Google is now in your phone (or in my phone, at any rate)! After a rocky start – bricking my device after two days – I’ve now had a functional Motorola/Verizon Droid™ phone for a week.
I’ve occasionally lamented that many organizations looking at the mobile world have forgotten there are phones other than the iPhone (Read the post). Google is certainly looking to change that perception.
The Droid is the current top of the line device running Google’s Android operating system. It represents the greatest threat to the dominance of the iPhone on the market today. I come to my Droid from a Windows Mobile device rather than an iPhone, but the real decision for most people considering the Droid is the choice between the Droid and the iPhone, so I’ll do my best to frame my comparisons in that way.
The overall phone experience really comes down to a few key components: the network, the device, the software and the overall experience.

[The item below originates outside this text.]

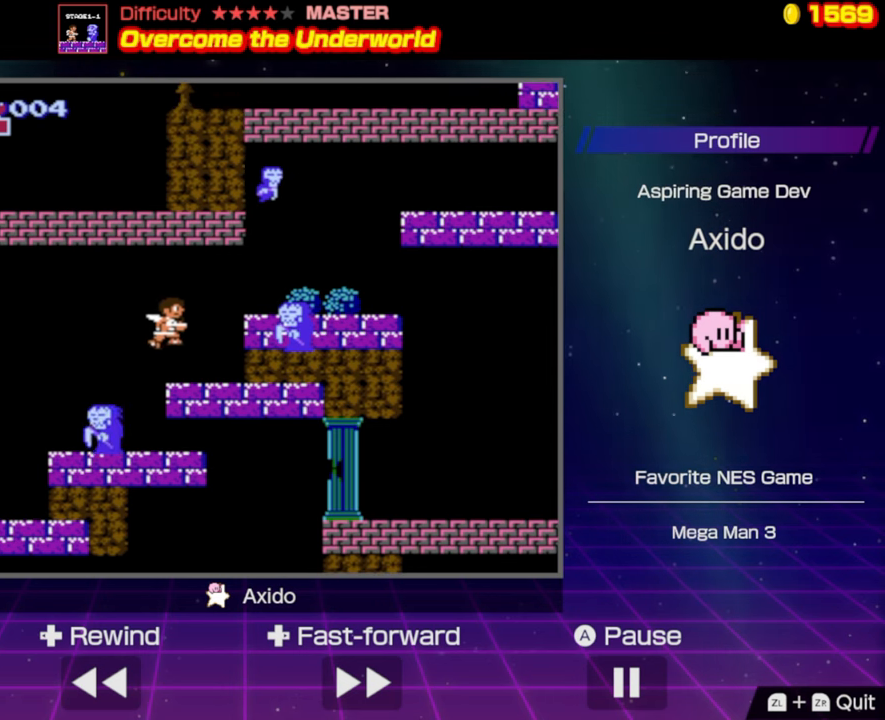
{"buttons": ["A", "DPAD_RIGHT"], "events": [[117, "DPAD_RIGHT", "up"], [234, "A", "down"], [284, "DPAD_RIGHT", "down"]]}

The network is the single biggest strike against the iPhone today. I moved to Verizon years ago because of network coverage and quality, both locally and nationally, and my opinion on both has not changed. This is the one reason why I never moved to the iPhone. Despite an aggressive campaign by AT&T extolling the virtues of its 3G experience, it can’t overcome the complaints of my co-worker who routinely misses calls on his iPhone when at his desk.
While it lacks the distinctive look of the iPhone, the Droid is an incredible device. The form factor is slightly more natural as a phone than the iPhone (which I find to be a little wide to be comfortable, particularly with a protective cover). The screen is gorgeous compared to my old HTC phone, but isn’t significantly better or worse than what the iPhone offers. The phone itself is heavier than I expected and feels very solid.
The thing I like best about the Droid is the full slide-out keyboard. I liked my old keyboard better, but this is still far better than not having one. I’m becoming more comfortable with the on-screen typing option and use it regularly for quick items, but when composing emails or working with a document, I bring out the keyboard every time. I think this is something I would have missed had I given it up.
The Droid sports a 5mp camera, although I’ve had some difficulty getting it to focus crisply. The battery is also replaceable, so you can carry a spare if you’ll be unable to charge for a long time. Battery life is highly variable depending on what you’re doing (more on that in a little bit). Audio quality is good both for handheld mode and on speaker, although music quality is better served through external speakers or headphones.
The Software – Google Android
Android is very well done, with only a few rough spots that show this is still a first generation device compared to the iterations that Apple has under its belt.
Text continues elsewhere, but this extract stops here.